[Saved data entries]
*** Begin section ***

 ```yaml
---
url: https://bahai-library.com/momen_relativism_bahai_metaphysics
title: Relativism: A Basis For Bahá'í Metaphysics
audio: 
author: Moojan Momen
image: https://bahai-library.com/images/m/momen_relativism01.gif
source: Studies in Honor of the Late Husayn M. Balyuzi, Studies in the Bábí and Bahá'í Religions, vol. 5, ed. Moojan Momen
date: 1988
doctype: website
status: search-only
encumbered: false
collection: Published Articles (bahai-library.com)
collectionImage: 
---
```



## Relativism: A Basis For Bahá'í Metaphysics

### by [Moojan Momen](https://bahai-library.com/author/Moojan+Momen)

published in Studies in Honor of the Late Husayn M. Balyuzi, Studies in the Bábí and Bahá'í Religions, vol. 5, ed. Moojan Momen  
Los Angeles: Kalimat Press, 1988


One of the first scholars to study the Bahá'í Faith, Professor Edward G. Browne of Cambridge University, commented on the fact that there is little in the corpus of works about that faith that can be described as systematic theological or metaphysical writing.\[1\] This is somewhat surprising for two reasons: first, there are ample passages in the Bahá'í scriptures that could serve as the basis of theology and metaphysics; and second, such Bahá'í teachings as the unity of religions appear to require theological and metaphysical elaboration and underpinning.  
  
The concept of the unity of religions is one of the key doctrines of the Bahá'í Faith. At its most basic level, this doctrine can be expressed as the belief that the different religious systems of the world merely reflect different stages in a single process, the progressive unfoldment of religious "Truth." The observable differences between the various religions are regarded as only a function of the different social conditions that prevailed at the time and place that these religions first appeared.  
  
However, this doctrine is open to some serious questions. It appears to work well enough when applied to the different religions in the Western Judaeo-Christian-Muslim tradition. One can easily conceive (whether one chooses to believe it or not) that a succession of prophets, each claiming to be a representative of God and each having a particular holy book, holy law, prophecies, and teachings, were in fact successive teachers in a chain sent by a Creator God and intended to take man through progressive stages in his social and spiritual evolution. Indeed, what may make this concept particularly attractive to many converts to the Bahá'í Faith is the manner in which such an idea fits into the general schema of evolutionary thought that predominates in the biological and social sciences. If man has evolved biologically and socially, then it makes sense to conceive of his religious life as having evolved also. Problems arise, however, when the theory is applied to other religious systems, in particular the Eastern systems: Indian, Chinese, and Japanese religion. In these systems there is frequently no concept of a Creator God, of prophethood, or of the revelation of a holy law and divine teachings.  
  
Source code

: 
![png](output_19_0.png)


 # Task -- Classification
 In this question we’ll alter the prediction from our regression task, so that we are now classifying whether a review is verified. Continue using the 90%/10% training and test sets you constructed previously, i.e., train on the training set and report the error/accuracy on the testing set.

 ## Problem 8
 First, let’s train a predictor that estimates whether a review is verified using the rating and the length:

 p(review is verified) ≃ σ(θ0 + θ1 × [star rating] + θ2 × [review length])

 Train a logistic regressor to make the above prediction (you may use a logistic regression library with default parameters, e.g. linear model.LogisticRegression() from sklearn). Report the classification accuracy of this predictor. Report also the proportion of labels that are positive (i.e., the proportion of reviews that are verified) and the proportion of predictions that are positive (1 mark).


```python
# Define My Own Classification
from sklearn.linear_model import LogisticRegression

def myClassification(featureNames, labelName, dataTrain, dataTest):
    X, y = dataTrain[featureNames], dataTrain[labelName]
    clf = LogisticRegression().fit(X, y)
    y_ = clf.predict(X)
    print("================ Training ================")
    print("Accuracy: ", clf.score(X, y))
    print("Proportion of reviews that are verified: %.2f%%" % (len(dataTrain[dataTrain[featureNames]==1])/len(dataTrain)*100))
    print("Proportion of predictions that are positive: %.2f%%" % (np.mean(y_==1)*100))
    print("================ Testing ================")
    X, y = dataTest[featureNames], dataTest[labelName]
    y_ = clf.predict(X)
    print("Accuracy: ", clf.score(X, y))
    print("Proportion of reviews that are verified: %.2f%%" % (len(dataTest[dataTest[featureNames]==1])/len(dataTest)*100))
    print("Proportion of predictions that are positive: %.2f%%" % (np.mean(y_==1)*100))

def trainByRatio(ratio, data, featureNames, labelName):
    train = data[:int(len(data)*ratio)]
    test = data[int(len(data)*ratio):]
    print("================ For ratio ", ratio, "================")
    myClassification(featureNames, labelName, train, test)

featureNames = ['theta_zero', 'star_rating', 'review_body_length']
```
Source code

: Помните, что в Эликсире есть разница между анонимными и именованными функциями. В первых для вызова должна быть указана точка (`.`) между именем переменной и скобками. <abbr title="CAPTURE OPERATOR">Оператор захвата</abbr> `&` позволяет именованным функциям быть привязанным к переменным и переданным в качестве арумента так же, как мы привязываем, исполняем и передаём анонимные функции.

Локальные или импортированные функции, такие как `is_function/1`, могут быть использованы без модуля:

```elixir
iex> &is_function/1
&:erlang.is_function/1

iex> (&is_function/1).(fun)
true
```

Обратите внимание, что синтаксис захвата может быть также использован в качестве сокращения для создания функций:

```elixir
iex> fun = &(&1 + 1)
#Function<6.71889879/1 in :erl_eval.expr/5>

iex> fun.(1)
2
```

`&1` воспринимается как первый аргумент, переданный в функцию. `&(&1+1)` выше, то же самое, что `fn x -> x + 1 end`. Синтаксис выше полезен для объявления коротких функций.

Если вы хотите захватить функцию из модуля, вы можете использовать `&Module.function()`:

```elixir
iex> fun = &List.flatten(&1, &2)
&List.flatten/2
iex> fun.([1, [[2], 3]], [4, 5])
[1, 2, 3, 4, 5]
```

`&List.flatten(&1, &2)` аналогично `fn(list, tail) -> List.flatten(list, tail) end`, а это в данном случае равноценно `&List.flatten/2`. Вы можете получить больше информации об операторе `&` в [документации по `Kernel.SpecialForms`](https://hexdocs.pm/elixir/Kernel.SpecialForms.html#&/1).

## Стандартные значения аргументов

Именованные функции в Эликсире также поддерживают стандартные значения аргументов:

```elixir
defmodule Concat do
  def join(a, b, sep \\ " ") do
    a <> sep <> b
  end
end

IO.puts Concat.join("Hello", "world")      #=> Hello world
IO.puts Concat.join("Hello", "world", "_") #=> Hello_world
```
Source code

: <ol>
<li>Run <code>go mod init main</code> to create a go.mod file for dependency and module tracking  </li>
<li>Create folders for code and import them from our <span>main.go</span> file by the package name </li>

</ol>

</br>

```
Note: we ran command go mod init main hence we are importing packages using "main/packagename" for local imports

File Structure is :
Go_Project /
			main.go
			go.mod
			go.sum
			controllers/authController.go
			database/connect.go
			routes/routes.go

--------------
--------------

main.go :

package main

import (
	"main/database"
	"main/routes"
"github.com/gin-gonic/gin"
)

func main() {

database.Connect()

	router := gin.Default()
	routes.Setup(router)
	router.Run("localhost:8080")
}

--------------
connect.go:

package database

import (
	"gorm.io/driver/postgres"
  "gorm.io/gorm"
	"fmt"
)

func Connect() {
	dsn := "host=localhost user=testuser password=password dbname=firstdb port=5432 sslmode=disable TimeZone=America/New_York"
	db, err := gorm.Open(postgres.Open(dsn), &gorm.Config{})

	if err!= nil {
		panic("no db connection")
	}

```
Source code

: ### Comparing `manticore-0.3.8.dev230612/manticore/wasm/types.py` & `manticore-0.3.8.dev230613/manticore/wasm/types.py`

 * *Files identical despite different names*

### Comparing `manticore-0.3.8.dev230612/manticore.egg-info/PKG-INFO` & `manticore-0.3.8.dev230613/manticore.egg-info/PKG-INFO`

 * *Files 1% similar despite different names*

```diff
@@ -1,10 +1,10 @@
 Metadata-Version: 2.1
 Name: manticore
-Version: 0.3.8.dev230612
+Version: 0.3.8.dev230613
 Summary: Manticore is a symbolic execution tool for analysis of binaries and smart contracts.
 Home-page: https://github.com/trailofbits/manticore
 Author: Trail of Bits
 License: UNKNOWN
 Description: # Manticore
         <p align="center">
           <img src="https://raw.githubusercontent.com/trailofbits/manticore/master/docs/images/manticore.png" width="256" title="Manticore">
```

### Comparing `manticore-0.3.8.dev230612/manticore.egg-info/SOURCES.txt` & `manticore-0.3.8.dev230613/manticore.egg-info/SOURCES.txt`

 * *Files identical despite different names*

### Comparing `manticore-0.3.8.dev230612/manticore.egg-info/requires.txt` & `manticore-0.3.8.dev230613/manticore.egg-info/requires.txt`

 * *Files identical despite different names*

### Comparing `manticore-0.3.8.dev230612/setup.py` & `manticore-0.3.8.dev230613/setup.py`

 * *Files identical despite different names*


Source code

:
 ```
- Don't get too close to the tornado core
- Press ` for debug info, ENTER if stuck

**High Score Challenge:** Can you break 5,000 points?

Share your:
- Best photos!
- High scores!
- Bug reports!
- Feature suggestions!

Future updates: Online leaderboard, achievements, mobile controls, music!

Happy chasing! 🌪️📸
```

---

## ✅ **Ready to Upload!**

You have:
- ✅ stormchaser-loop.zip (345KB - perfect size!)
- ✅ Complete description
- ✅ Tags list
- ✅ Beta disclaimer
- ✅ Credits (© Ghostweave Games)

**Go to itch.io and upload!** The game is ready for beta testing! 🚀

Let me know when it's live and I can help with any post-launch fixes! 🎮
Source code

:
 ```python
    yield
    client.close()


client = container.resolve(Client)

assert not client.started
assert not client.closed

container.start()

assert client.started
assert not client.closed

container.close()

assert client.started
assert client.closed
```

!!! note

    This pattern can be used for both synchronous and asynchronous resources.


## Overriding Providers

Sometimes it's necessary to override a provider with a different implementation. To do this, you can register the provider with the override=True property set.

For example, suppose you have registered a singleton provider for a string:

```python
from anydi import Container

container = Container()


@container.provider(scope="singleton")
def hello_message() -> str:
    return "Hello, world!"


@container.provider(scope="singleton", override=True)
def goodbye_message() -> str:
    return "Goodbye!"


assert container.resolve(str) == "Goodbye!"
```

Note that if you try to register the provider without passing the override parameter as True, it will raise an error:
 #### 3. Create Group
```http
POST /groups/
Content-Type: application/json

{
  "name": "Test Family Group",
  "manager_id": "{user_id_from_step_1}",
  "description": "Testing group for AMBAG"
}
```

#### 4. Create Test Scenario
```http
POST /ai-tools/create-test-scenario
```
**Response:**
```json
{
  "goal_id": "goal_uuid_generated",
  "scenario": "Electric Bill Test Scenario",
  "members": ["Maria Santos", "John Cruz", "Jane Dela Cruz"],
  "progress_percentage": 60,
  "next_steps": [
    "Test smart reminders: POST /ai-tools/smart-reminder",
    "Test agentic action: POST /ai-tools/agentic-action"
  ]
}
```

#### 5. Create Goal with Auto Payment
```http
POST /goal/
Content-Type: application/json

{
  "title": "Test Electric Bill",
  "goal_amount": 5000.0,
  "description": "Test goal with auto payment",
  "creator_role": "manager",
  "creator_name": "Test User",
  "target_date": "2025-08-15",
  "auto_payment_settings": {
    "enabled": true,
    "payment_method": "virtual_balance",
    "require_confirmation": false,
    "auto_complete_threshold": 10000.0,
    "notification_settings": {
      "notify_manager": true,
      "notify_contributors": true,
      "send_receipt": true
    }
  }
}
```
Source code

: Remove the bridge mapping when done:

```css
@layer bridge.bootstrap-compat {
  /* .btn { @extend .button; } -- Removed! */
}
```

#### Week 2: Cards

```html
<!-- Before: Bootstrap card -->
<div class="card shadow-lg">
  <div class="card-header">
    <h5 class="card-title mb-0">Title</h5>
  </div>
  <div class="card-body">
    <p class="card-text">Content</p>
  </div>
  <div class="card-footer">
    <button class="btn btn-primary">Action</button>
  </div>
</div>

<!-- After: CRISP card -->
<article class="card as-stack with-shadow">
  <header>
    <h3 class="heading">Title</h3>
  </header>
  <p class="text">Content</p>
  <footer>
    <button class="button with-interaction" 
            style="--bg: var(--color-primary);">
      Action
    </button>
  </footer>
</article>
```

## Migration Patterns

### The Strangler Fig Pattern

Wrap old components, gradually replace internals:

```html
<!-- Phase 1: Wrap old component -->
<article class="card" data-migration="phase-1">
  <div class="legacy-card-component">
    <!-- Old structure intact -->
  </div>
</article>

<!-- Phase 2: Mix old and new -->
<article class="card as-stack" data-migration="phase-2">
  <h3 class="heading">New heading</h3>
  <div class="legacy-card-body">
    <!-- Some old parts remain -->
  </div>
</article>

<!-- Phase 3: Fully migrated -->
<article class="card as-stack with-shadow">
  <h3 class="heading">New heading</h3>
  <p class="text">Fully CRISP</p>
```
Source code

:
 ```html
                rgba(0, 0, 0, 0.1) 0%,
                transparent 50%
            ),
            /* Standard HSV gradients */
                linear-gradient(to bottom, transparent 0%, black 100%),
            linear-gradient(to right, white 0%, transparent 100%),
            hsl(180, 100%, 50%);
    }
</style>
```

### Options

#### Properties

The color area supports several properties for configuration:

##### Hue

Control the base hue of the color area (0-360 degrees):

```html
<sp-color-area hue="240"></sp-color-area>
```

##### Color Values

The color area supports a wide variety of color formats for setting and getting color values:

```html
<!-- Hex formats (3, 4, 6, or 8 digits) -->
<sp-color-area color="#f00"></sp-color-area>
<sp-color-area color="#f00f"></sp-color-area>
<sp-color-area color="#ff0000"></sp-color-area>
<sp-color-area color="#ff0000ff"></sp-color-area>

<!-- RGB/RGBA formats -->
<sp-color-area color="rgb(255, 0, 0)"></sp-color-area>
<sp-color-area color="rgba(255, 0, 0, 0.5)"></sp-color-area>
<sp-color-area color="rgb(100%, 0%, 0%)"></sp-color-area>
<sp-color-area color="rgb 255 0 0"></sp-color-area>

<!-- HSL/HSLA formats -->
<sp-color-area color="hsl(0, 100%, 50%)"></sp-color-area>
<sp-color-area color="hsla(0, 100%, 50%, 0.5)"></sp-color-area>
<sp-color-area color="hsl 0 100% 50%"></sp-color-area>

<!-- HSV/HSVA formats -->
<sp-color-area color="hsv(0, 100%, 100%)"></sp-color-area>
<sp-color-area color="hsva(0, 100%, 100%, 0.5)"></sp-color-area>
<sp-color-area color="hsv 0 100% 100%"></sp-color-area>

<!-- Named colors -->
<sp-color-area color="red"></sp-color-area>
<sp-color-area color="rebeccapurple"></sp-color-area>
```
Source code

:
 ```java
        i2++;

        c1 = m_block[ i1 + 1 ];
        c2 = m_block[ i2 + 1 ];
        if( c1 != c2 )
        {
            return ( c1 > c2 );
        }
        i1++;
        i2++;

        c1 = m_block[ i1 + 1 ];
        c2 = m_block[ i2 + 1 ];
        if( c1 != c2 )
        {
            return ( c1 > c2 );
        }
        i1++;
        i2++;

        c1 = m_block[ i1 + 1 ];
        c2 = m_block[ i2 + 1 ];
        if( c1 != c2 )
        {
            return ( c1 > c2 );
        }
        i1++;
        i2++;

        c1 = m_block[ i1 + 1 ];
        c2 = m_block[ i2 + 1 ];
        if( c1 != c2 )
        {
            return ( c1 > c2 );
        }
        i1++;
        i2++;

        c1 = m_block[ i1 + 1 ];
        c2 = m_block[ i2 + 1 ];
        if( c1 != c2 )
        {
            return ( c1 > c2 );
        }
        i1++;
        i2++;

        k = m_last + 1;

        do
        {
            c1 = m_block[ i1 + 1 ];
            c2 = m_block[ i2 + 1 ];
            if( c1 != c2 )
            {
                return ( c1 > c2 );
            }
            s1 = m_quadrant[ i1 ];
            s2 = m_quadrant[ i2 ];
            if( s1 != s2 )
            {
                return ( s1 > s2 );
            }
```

*** End section ***

== Action item ==
Please transcribe the records exactly from their first line through the line holding "The concept of", and leave out all others.

== Answer to this task ==
 ```yaml
---
url: https://bahai-library.com/momen_relativism_bahai_metaphysics
title: Relativism: A Basis For Bahá'í Metaphysics
audio: 
author: Moojan Momen
image: https://bahai-library.com/images/m/momen_relativism01.gif
source: Studies in Honor of the Late Husayn M. Balyuzi, Studies in the Bábí and Bahá'í Religions, vol. 5, ed. Moojan Momen
date: 1988
doctype: website
status: search-only
encumbered: false
collection: Published Articles (bahai-library.com)
collectionImage: 
---
```



## Relativism: A Basis For Bahá'í Metaphysics

### by [Moojan Momen](https://bahai-library.com/author/Moojan+Momen)

published in Studies in Honor of the Late Husayn M. Balyuzi, Studies in the Bábí and Bahá'í Religions, vol. 5, ed. Moojan Momen  
Los Angeles: Kalimat Press, 1988


One of the first scholars to study the Bahá'í Faith, Professor Edward G. Browne of Cambridge University, commented on the fact that there is little in the corpus of works about that faith that can be described as systematic theological or metaphysical writing.\[1\] This is somewhat surprising for two reasons: first, there are ample passages in the Bahá'í scriptures that could serve as the basis of theology and metaphysics; and second, such Bahá'í teachings as the unity of religions appear to require theological and metaphysical elaboration and underpinning.  
  
The concept of the unity of religions is one of the key doctrines of the Bahá'í Faith. At its most basic level, this doctrine can be expressed as the belief that the different religious systems of the world merely reflect different stages in a single process, the progressive unfoldment of religious "Truth." The observable differences between the various religions are regarded as only a function of the different social conditions that prevailed at the time and place that these religions first appeared.  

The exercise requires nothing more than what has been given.